Fine-tuning foundation models on Amazon Bedrock, The Cloud Ledger

A support team wanted a model that answered in their house style and knew their product names without me stuffing 4,000 tokens of examples into every prompt. Prompt engineering got us 80% of the way, and the last 20%, consistent tone, internal terminology, structured output, was where fine-tuning on Amazon Bedrock earned its place. But fine-tuning is also where I've watched the most money and time get wasted, so I want to be precise about when it's worth it.

Fine-tune only after RAG and prompting plateau

Fine-tuning teaches a model behavior and style, not facts. If you need the model to know current inventory or a specific document, that's retrieval, not fine-tuning. I reach for a customization job only when three things are true: the task is narrow and repetitive, the desired behavior is hard to specify in a prompt, and I have at least a few hundred high-quality examples. If any of those is missing, I stay with prompting or a knowledge base.

Fine-tuning changes how the model responds. RAG changes what it knows. Confusing the two is the most expensive mistake in applied LLM work.

Format the training data correctly

Bedrock expects JSONL, one example per line, and the schema depends on the base model family. For an Amazon Nova or Titan text model, each line carries a prompt and the target completion:

{"prompt": "Customer: My order hasn't shipped. Reply in our support voice.", "completion": "Hi there! I'm sorry for the wait..."}
{"prompt": "Customer: How do I reset my Nimbus device?", "completion": "Happy to help! To reset your Nimbus..."}

Data quality dominates outcome. I'd rather have 500 hand-reviewed examples than 5,000 scraped ones. Hold back roughly 10-20% as a validation set so you can read the validation loss instead of guessing.

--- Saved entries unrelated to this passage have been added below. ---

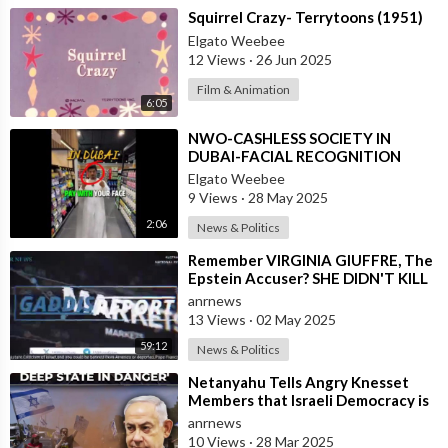
⁣Squirrel Crazy- Terrytoons (1951)
Elgato Weebee
12 Views
·
26 Jun 2025
Film & Animation
6:05
⁣NWO-CASHLESS SOCIETY IN
DUBAI-FACIAL RECOGNITION
Elgato Weebee
9 Views
·
28 May 2025
2:06
News & Politics
⁣⁣Remember VIRGINIA GIUFFRE, The
Epstein Accuser? SHE DIDN'T KILL
HERSELF
anrnews
13 Views
·
02 May 2025
59:12
News & Politics
⁣Netanyahu Tells Angry Knesset
Members that Israeli Democracy is
Not in Danger, But the Israeli Deep
anrnews
10 Views
·
28 Mar 2025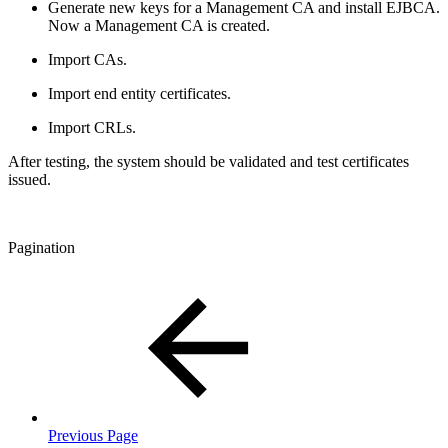
Generate new keys for a Management CA and install EJBCA.
Now a Management CA is created.
Import CAs.
Import end entity certificates.
Import CRLs.
After testing, the system should be validated and test certificates
issued.
Pagination
Previous Page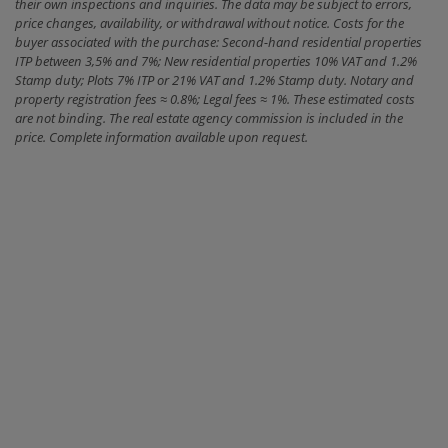
their own inspections and inquiries. The data may be subject to errors,
price changes, availability, or withdrawal without notice. Costs for the
buyer associated with the purchase: Second-hand residential properties
ITP between 3,5% and 7%; New residential properties 10% VAT and 1.2%
Stamp duty; Plots 7% ITP or 21% VAT and 1.2% Stamp duty. Notary and
property registration fees ≈ 0.8%; Legal fees ≈ 1%. These estimated costs
are not binding. The real estate agency commission is included in the
price. Complete information available upon request.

Launch the customization job

You upload the JSONL to S3, then create a fine-tuning job pointing at a customizable base model. Bedrock provisions the training infrastructure for you:

import boto3
bedrock = boto3.client("bedrock", region_name="us-east-1")

bedrock.create_model_customization_job(
    jobName="support-tone-v3",
    customModelName="support-tone-model",
    roleArn="arn:aws:iam::123456789012:role/BedrockCustomizationRole",
    baseModelIdentifier="amazon.nova-lite-v1:0:24k",
    customizationType="FINE_TUNING",
    trainingDataConfig={"s3Uri": "s3://acme-ml/train.jsonl"},
    validationDataConfig={"validators": [{"s3Uri": "s3://acme-ml/val.jsonl"}]},
    outputDataConfig={"s3Uri": "s3://acme-ml/output/"},
    hyperParameters={
        "epochCount": "2",
        "batchSize": "8",
        "learningRate": "0.00001"
    },
)

I start at 1-2 epochs. More epochs is the fastest route to overfitting, the model parrots training examples and loses its general fluency. Watch the validation loss in the output bucket: when it stops falling and training loss keeps dropping, you've gone too far.

You must use Provisioned Throughput to serve it

This is the cost surprise that catches everyone. A custom Bedrock model cannot be invoked on-demand, to run inference you buy Provisioned Throughput in Model Units, billed hourly whether or not traffic flows. A single no-commitment MU runs into the thousands of dollars per month. So the real question before fine-tuning is whether your volume justifies a dedicated, always-on endpoint.

Low or spiky traffic → the provisioned endpoint sits idle and burns money; prefer prompting on an on-demand model.
Steady high volume → the per-token economics of a custom model can undercut a giant few-shot prompt.

Evaluate against a real baseline

Before committing, I run the same held-out test set through three configs, base model with a good prompt, base model with few-shot examples, and the fine-tuned model, and score them on a rubric. More than once the few-shot base model matched the fine-tune closely enough that the Provisioned Throughput bill wasn't justified. Measure first; the intuition that "fine-tuning is better" is often wrong on cost.

Takeaways

Fine-tune for behavior and style; use a knowledge base for facts, they solve different problems.
Quality beats quantity: a few hundred reviewed JSONL examples beat thousands of noisy ones.
Start at 1-2 epochs and watch validation loss to avoid overfitting.
Budget for Provisioned Throughput, custom models can't run on-demand, so only steady volume justifies the cost.